The cost of reactive current to the supplier includes the increased I*I*R losses, additional unit committment costs and increased infrastructure costs to supply the same maximum power demand.

The cost to the user to improve their power factor is capital to provide the PF correction capacitors and associated control equipment.

The cost to everyone of a very high power factor such as .95 is reduced stability and reliability.

I wonder what priority power authorities/companies place on reliability of supply.

Vince Dooley

Why does the high power factor reduce stability and reliability?

It's a little difficult to explain without diagrams but I will try. Consider just a single ganerator connected to a large system.

The power equation for the generator is: P = (E0.VT/XS)sine(delta)
E0 is excitation
VT is terminal voltage
XS is synchronous reactance
delta is the angular difference between the rotor magnetic field and stator (system) magnetic field.

Note that power is zero when delta = 0 and maximum for any given E,V,X when delta = 90. Note also that maximum power is greater for increased E or V. That is, the higher the
reactice loads, (the lower PF) then the greater the maximum power.

▶ _AVAILABLE DATA_:
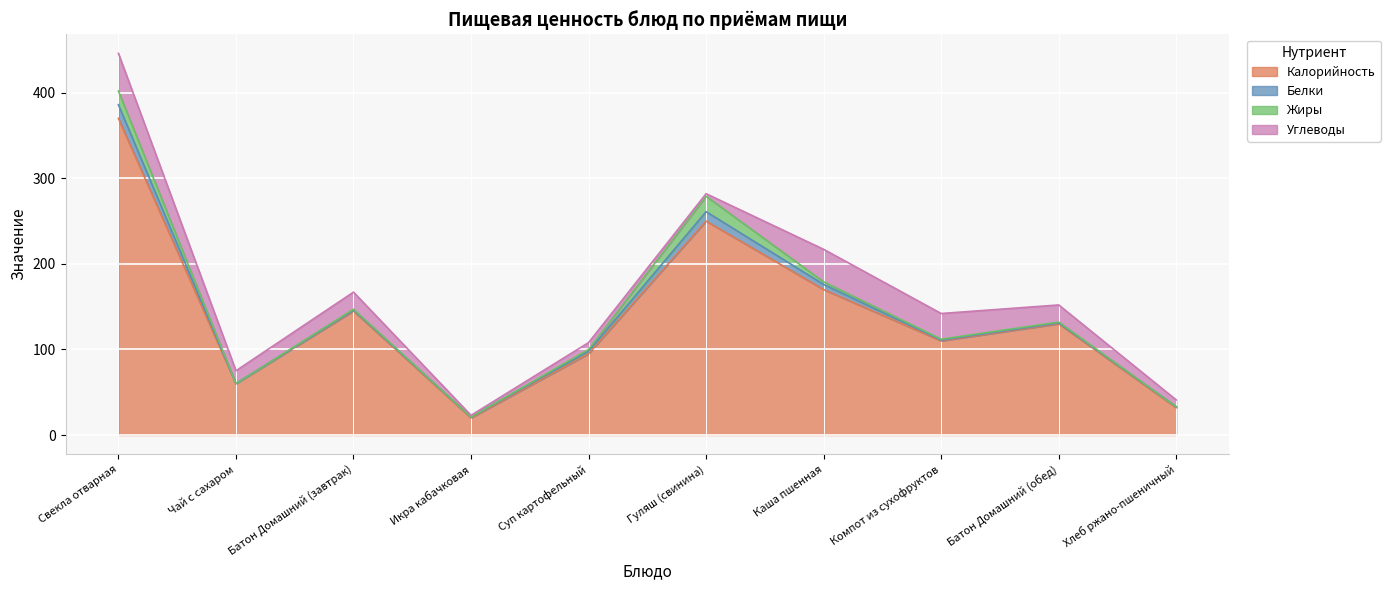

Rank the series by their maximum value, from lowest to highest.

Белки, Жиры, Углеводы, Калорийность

* * *

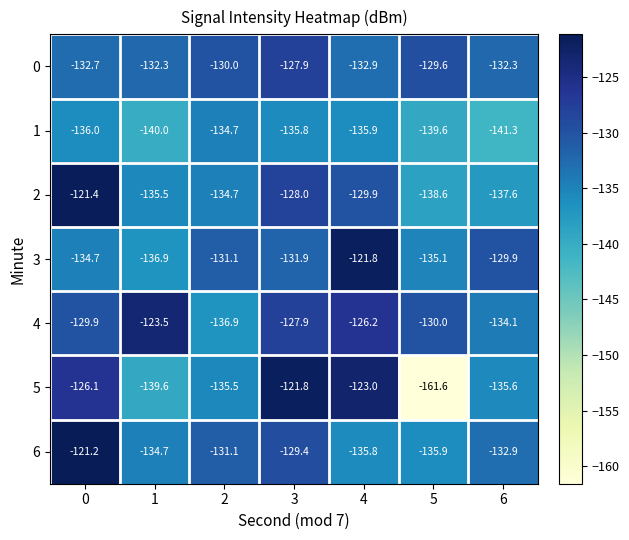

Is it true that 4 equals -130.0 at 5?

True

▶ _TASKS FOR THIS EXERCISE_:
(A) List every variable defined for the generator power equation in the power factor discussion, along with the meaning given for each.
(B) Reproduce the power factor discussion word for word between "The power equation" and "the maximum power.", inclusive.
The power factor discussion and the items that come after it are separate material.

▶ _SOLUTION LIST_:
(A)
- E0: excitation
- VT: terminal voltage
- XS: synchronous reactance
- delta: the angular difference between the rotor magnetic field and stator (system) magnetic field

(B)
The power equation for the generator is: P = (E0.VT/XS)sine(delta)
E0 is excitation
VT is terminal voltage
XS is synchronous reactance
delta is the angular difference between the rotor magnetic field and stator (system) magnetic field.

Note that power is zero when delta = 0 and maximum for any given E,V,X when delta = 90. Note also that maximum power is greater for increased E or V. That is, the higher the
reactice loads, (the lower PF) then the greater the maximum power.